In the meantime, the Pennsylvania legislature — another state covered by the 3rd Circuit — is moving to pass a symbolic resolution that condemns the 1992 law.
“Even amid strong Federal laws banning sports betting in the United States, reports highlight that illegal sports betting is widespread and is considered the number one form of gambling among American residents,” the resolution reads.
Pennsylvania’s House Gaming Oversight Committee approved the measure last week, and it is now heading to the House floor.
Even sports leagues, which are deeply involved in the New Jersey lawsuit and have a history of opposing sports betting, appear to be coming around.
While the NFL still contains strong language in its league policy that declares it “opposes all forms of illegal gambling, as well as legal betting on NFL games or other professional, college or Olympic sports,” there have been some mixed signals. Its teams, for example, play games in London, where the practice of sports betting is legal.
On the other end of the spectrum, NBA Commissioner Adam Silver has been speaking out in favor of legalization of both daily fantasy and traditional sports betting.

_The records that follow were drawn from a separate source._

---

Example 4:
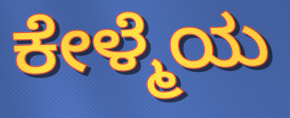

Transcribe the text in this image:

ಕೇಳ್ಮೆಯ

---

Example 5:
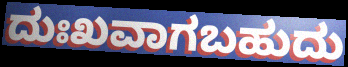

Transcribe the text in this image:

ದುಃಖವಾಗಬಹುದು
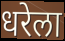
धरेला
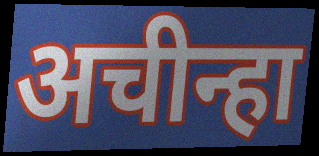
अचीन्हा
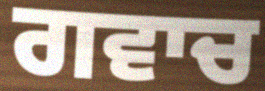
ਗਵਾਚ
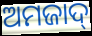
ଅମଜାଦ୍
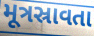
મૂત્રસ્રાવતા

“One of the reasons I’ve been pushing to legalize sports betting is not because that I’m necessarily an advocate of sports betting, it’s because all the research shows that it’s a multihundred-billion dollar business just in the United States right now,” Silver said in a FiveThirtyEight podcast last year. “In terms of the integrity of the sports leagues, it’s only bad news for us when it continues to remain underground.”

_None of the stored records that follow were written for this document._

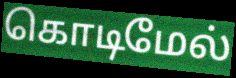
கொடிமேல்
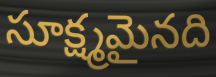
సూక్ష్మమైనది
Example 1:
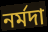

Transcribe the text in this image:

নর্মদা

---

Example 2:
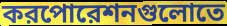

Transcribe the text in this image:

করপোরেশনগুলোতে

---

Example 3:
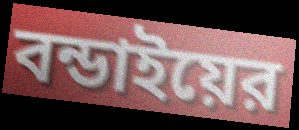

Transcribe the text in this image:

বন্ডাইয়ের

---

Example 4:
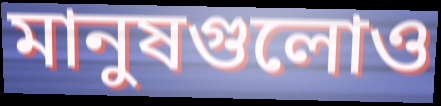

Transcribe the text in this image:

মানুষগুলোও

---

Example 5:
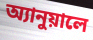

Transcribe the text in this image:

অ্যানুয়ালে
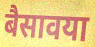
बैसावया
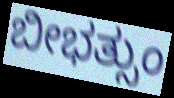
ಬೀಭತ್ಸುಂ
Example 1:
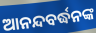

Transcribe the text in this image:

ଆନନ୍ଦବର୍ଦ୍ଧନଙ୍କ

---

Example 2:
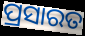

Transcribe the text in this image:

ପ୍ରସାରତ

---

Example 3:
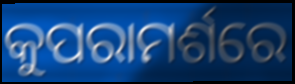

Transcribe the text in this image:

କୁପରାମର୍ଶରେ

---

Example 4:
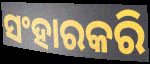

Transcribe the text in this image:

ସଂହାରକରି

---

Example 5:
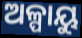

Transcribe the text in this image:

ଅଳ୍ପାୟୁ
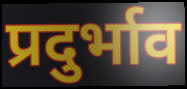
प्रदुर्भाव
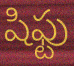
షిఫ్టు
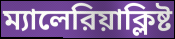
ম্যালেরিয়াক্লিষ্ট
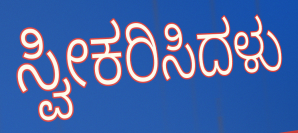
ಸ್ವೀಕರಿಸಿದಳು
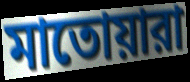
মাতোয়ারা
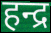
हन्द्र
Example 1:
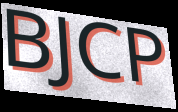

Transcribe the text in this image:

BJCP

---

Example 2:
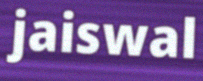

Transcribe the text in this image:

jaiswal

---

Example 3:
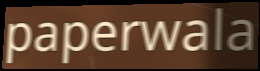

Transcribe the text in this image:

paperwala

Many leagues have also signed deals with daily fantasy companies, data providers and oddsmakers, according to an ESPN report.
Freeman is also busy behind the scenes trying to gather a broad coalition of groups who could support or eventually benefit from the legalization of sports betting — including law enforcement, broadcasters, lotteries, convenience stores and even the Humane Society of the United States, which remains concerned about bets on animal fighting.
The National Association of Broadcasters and the National Association of Convenience Stores each told The Hill that they were not working on the sports betting issue, however.
Freedman says he wants to “streamline how Washington looks at the issue.”
“We’ve all seen these debates where Washington is inclined to do something, but because the interested parties can’t get on the same page, it gives Congress a way out,” he said. “We’re going to work to avoid that.”